Question

Base hydrolysis of an ester with NaOH gives a carboxylic acid whose sodium salt on Kolbe’s electrolysis yields ethane. The ester is
A.Ethyl methanoate
B.Methyl ethanoate
C.Phenyl benzoate
D.Ethyl propanoate

Answer 1

Hint: Hydrolysis is the process of simple reaction of the addition of water to a substance. Base hydrolysis of an ester with a strong base yields a carboxylate salt and alcohol. Kolbe’s electrolysis gives the decarboxylated product which is an alkane along with the production of carbon dioxide by a free radical mechanism.

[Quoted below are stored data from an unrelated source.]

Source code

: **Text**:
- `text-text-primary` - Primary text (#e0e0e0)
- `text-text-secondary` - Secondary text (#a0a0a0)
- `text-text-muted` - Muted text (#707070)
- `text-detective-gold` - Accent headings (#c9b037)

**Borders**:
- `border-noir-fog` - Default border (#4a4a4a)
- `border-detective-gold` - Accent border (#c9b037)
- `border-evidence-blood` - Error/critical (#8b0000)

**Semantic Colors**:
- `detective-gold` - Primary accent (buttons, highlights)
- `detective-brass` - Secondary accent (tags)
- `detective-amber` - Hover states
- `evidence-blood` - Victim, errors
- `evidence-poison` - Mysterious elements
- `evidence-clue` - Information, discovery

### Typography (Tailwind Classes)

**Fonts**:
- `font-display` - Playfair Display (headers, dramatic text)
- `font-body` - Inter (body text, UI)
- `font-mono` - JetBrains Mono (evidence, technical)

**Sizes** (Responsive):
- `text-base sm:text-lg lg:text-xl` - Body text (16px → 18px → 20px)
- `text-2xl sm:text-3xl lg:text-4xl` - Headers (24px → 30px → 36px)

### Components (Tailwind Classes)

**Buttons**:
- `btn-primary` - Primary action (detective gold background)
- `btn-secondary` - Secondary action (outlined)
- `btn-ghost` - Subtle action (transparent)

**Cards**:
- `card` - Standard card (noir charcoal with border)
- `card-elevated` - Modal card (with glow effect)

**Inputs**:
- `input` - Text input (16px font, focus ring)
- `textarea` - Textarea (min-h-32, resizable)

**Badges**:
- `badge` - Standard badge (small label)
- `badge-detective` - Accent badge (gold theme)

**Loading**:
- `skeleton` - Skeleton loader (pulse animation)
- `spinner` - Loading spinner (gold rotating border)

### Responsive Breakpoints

Complete step by step answer:
We know that Kolbe’s electrolysis of a molecule gives the dimer products by combining free radicals after decarboxylation to form alkane. So we have been given ethane through Kolbe’s electrolysis which means that we have the alkyl group as methyl group in a carboxylic acid.
Further, as only methyl groups are present in carboxylic acid so the carboxylic acid here would be ethanoic acid. Now the carboxylic acid is ethanoic acid then the ester will be formed by removing the hydrogen in ethanoic acid, that is $C{H_3}COOC{H_3}$ according to the given conditions. The ester name is methyl ethanoate.
The reaction involved in the following processes are as follows
$C{H_3}COOC{H_3} + NaOH \to C{H_3}COONa + C{H_3}OH$. Now this sodium salt of ethanoic acid undergoes Kolbe’s electrolysis to form methyl radical which dimerises to form alkane. The reaction involved is given below
$C{H_3}CO{O^ - } \to C{H_3}CO{O^ \bullet }$
$C{H_3}CO{O^ \bullet } \to C{H_3}^ \bullet + C{O_2}$
$2C{H_3}^ \bullet \to C{H_3} - C{H_3}$
Therefore from the above reaction, we infer that the required ester is methyl ethanoate.
Hence the correct answer is option B.

Note:
Esters can be cleaved back into a carboxylic acid and alcohol by reaction with water and base. This reaction is called a saponification reaction which is a characteristic reaction of esters. Also as basic conditions are there, a carboxylate ion is made rather than a carboxylic acid.